WHAT YOU SHOULD DO.
Please go line by line and repeat the data below exactly, with no images.

COLLECTED MATERIAL.
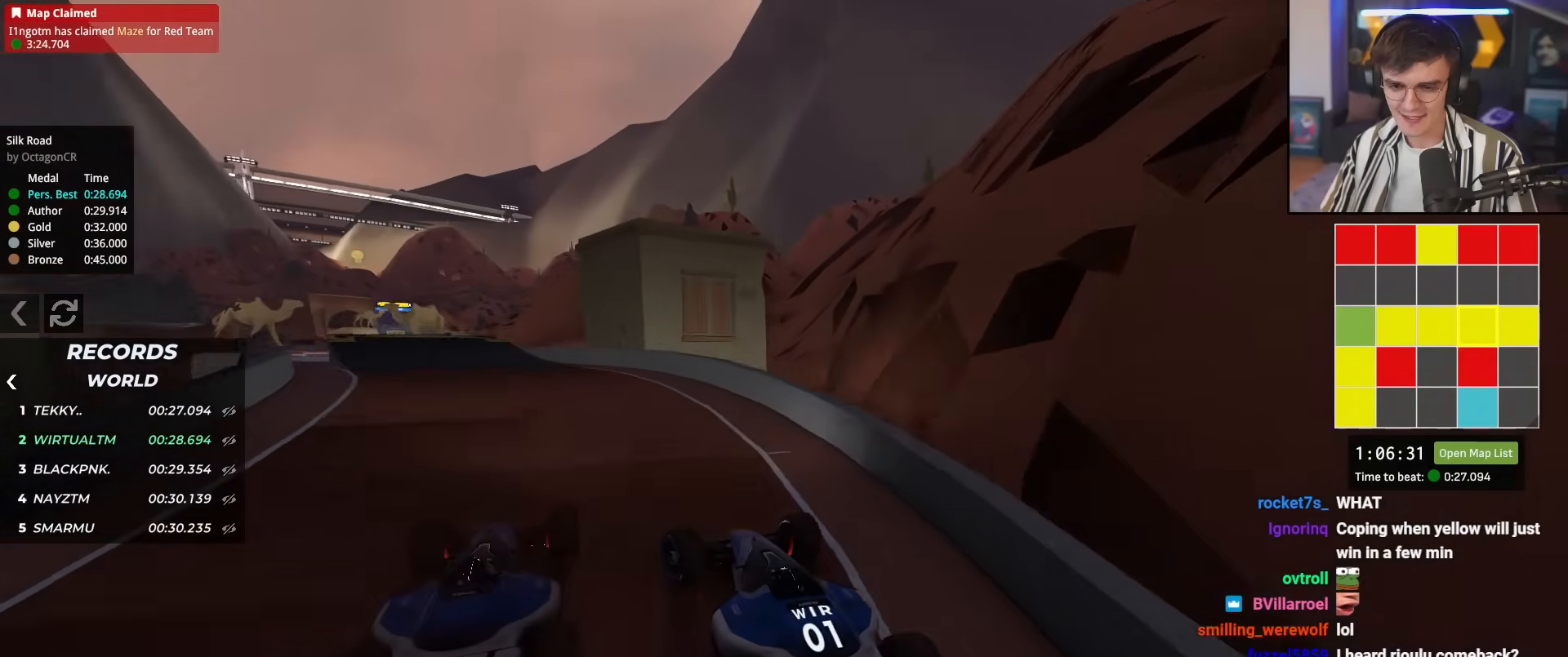
{"keys": ["up"], "events": [[201, "left", "up"]]}
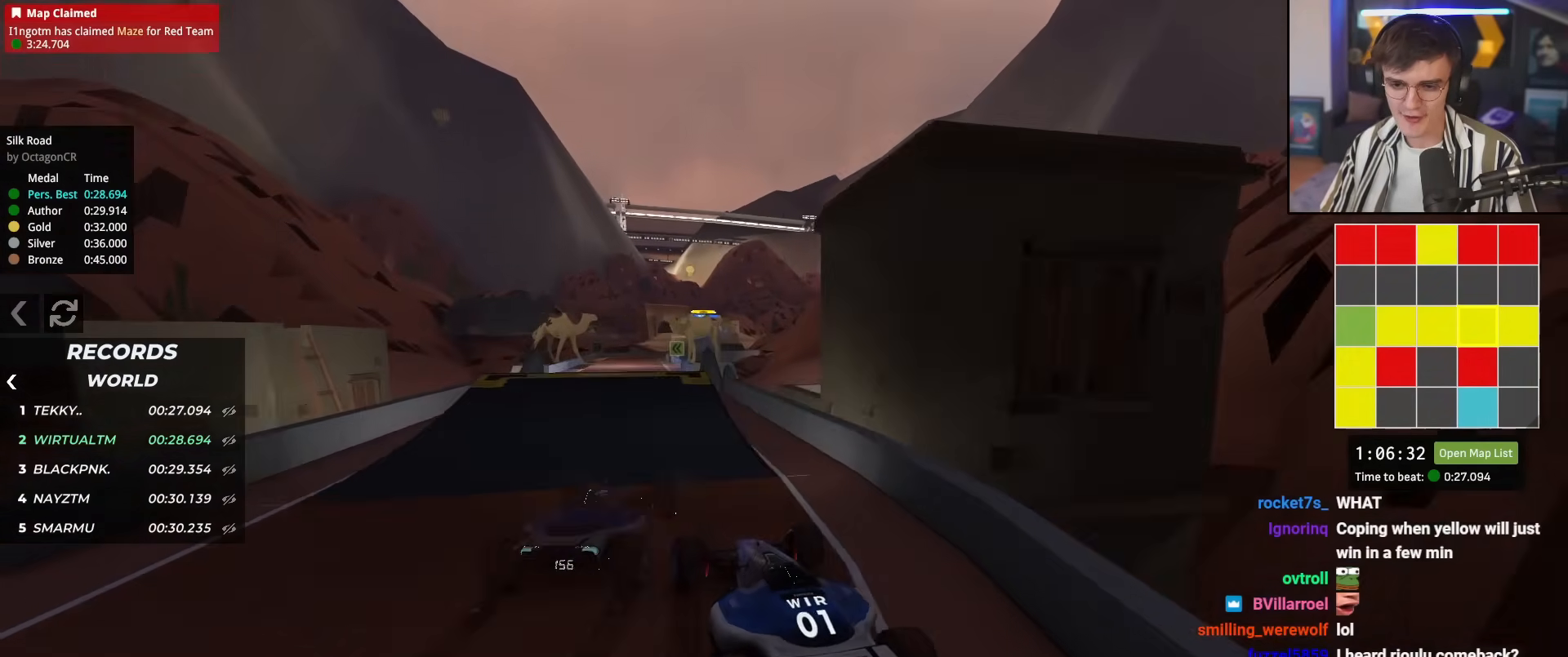
{"keys": ["up"], "events": [[67, "right", "down"], [167, "right", "up"], [217, "left", "down"], [300, "left", "up"], [350, "right", "down"], [400, "right", "up"]]}
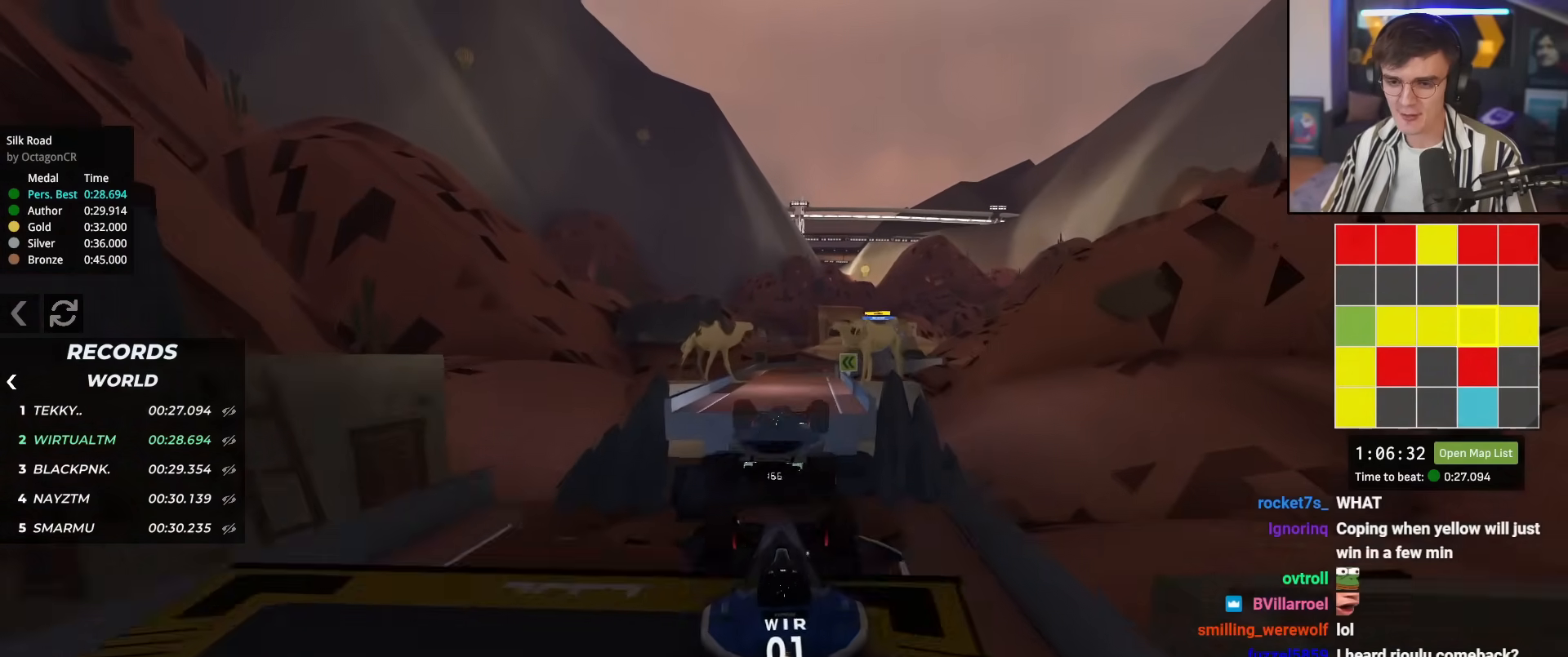
{"keys": ["up"], "events": []}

EXERCISE OUTPUT.
{"keys": ["up"], "events": [[201, "left", "up"]]}
{"keys": ["up"], "events": [[67, "right", "down"], [167, "right", "up"], [217, "left", "down"], [300, "left", "up"], [350, "right", "down"], [400, "right", "up"]]}
{"keys": ["up"], "events": []}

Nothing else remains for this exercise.